Wealth taxes and financial repression loom as government debt spirals

Linda J. Dodson

If this really was a return to the Great Depression of the 1930s, stock markets would have suffered a much bigger reaction 

Just as things are never quite as good as they seem during a boom, nor are they generally as bad as they appear in the depths of a crisis. We therefore need to be a little bit careful with blood curdling warnings of a second Great Depression to come; if this were a real possibility, stock markets would have crashed far more than they have.

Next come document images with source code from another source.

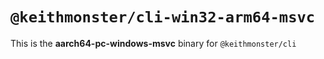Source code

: # `@keithmonster/cli-win32-arm64-msvc`

This is the **aarch64-pc-windows-msvc** binary for `@keithmonster/cli`
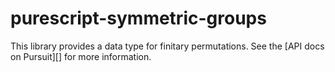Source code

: # purescript-symmetric-groups

This library provides a data type for finitary permutations. See the [API
docs on Pursuit][] for more information.

[API docs]: https://pursuit.purescript.org/packages/purescript-symmetric-groups
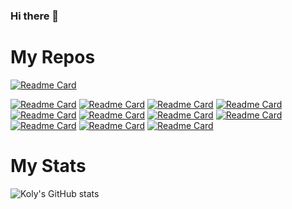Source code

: ### Hi there 👋
# My Repos
[![Readme Card](https://github-readme-stats.vercel.app/api/pin/?username=wskoly&repo=k_pass&theme=merko)](https://github.com/wskoly/k_pass)
<!--[![Readme Card](https://github-readme-stats.vercel.app/api/pin/?username=wskoly&repo=Django_Online_Voting&theme=merko)](https://github.com/wskoly/Django_Online_Voting)-->
[![Readme Card](https://github-readme-stats.vercel.app/api/pin/?username=wskoly&repo=Problem-Solving&theme=merko)](https://github.com/wskoly/Problem-Solving)
[![Readme Card](https://github-readme-stats.vercel.app/api/pin/?username=wskoly&repo=Fake-news-prevention&theme=merko)](https://github.com/wskoly/Fake-news-prevention)
[![Readme Card](https://github-readme-stats.vercel.app/api/pin/?username=wskoly&repo=Child-Adoption-Portal&theme=merko)](https://github.com/wskoly/Child-Adoption-Portal)
[![Readme Card](https://github-readme-stats.vercel.app/api/pin/?username=wskoly&repo=MIT-Assignment-0-OpenGL&theme=merko)](https://github.com/wskoly/MIT-Assignment-0-OpenGL)
[![Readme Card](https://github-readme-stats.vercel.app/api/pin/?username=wskoly&repo=Compiler-Lab&theme=merko)](https://github.com/wskoly/Compiler-Lab)
[![Readme Card](https://github-readme-stats.vercel.app/api/pin/?username=wskoly&repo=Calculator&theme=merko)](https://github.com/wskoly/Calculator)
[![Readme Card](https://github-readme-stats.vercel.app/api/pin/?username=wskoly&repo=CG-Algorithms&theme=merko)](https://github.com/wskoly/CG-Algorithms)
[![Readme Card](https://github-readme-stats.vercel.app/api/pin/?username=wskoly&repo=WahidSadiqueKoly&theme=merko)](https://github.com/wskoly/WahidSadiqueKoly)
[![Readme Card](https://github-readme-stats.vercel.app/api/pin/?username=wskoly&repo=C-Structure&theme=merko)](https://github.com/wskoly/C-Structure)
[![Readme Card](https://github-readme-stats.vercel.app/api/pin/?username=wskoly&repo=1-2_graphics.h_project&theme=merko)](https://github.com/wskoly/1-2_graphics.h_project)
[![Readme Card](https://github-readme-stats.vercel.app/api/pin/?username=wskoly&repo=CG-Algorithms&theme=merko)](https://github.com/wskoly/CG-Algorithms)


# My Stats
![Koly's GitHub stats](https://github-readme-stats.vercel.app/api?username=wskoly&show_icons=true&theme=merko)
<!--
# Language Used
<img align="left"  alt="evanemran's Github Stats" src="https://ionicabizau.github.io/github-profile-languages/api.html?wskoly" />
<img align="left" alt="evanemran's Github Stats" src="https://github-readme-stats.vercel.app/api?username=evanemran&show_icons=true&hide_border=true&hide=issues,contribs" />

[![Top Langs](https://github-readme-stats.vercel.app/api/top-langs/?username=anuraghazra&layout=compact&langs_count=12)](https://github.com/anuraghazra/github-readme-stats)


**wskoly/wskoly** is a ✨ _special_ ✨ repository because its `README.md` (this file) appears on your GitHub profile.

Here are some ideas to get you started:

- 🔭 I’m currently working on ...
- 🌱 I’m currently learning ...
- 👯 I’m looking to collaborate on ...
- 🤔 I’m looking for help with ...
- 💬 Ask me about ...
- 📫 How to reach me: ...
- 😄 Pronouns: ...
- ⚡ Fun fact: ...
-->
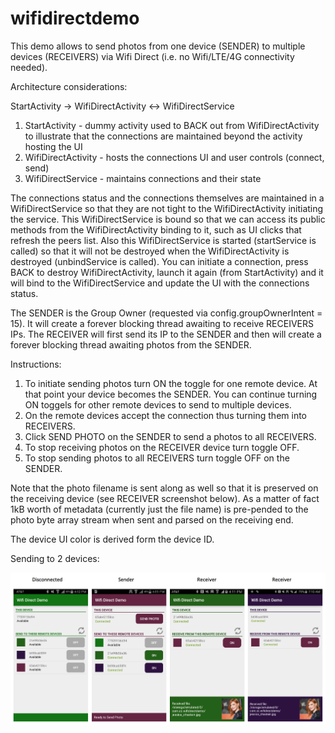 # wifidirectdemo

This demo allows to send photos from one device (SENDER) to multiple devices (RECEIVERS) via Wifi Direct (i.e. no Wifi/LTE/4G connectivity needed).


Architecture considerations:

StartActivity -> WifiDirectActivity <-> WifiDirectService

1. StartActivity - dummy activity used to BACK out from WifiDirectActivity to illustrate that the connections are maintained beyond the activity hosting the UI
2. WifiDirectActivity - hosts the connections UI and user controls (connect, send)
3. WifiDirectService - maintains connections and their state

The connections status and the connections themselves are maintained in a WifiDirectService so that they are not tight to the WifiDirectActivity initiating the service. 
This WifiDirectService is bound so that we can access its public methods from the WifiDirectActivity binding to it, such as UI clicks that refresh the peers list. Also this WifiDirectService is started (startService is called) so that it will not be destroyed when the WifiDirectActivity is destroyed (unbindService is called).
You can initiate a connection, press BACK to destroy WifiDirectActivity, launch it again (from StartActivity) and it will bind to the WifiDirectService and update the UI with the connections status.

The SENDER is the Group Owner (requested via config.groupOwnerIntent = 15). It will create a forever blocking thread awaiting to receive RECEIVERS IPs. The RECEIVER will first send its IP to the SENDER and then will create a forever blocking thread awaiting photos from the SENDER.


Instructions:

1. To initiate sending photos turn ON the toggle for one remote device. At that point your device becomes the SENDER. You can continue turning ON toggels for other remote devices to send to multiple devices. 
2. On the remote devices accept the connection thus turning them into RECEIVERS. 
2. Click SEND PHOTO on the SENDER to send a photos to all RECEIVERS. 
3. To stop receiving photos on the RECEIVER device turn toggle OFF.
4. To stop sending photos to all RECEIVERS turn toggle OFF on the SENDER.

Note that the photo filename is sent along as well so that it is preserved on the receiving device (see RECEIVER screenshot below). As a matter of fact 1kB worth of metadata (currently just the file name) is pre-pended to the photo byte array stream when sent and parsed on the receiving end.

The device UI color is derived form the device ID.

Sending to 2 devices:

![Alt text](/devices.png?raw=true "")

In fact, the FTSE All Share index is today no lower than it was four years ago, and, despite its ups and downs since, the S&P 500 is not much changed even on as little as a year ago. Markets often get it wrong, but if investors believed there was a significant risk of today’s social distancing measures transmogrifying into a Thirties style economic catastrophe, you’d see a much more acute reaction.

Despite the gathering wave of dividend cuts, and the manifest shakeout occurring in the most directly affected sectors, in aggregate share prices are holding up remarkably well. That’s partly down to the macroeconomic response, which has been rapid and on the whole well judged; we can argue about implementation at the micro level. The fact that this is a Government imposed downturn, rather than the result of excesses in the financial and business cycle, also makes it significantly different from past contractions, even unique.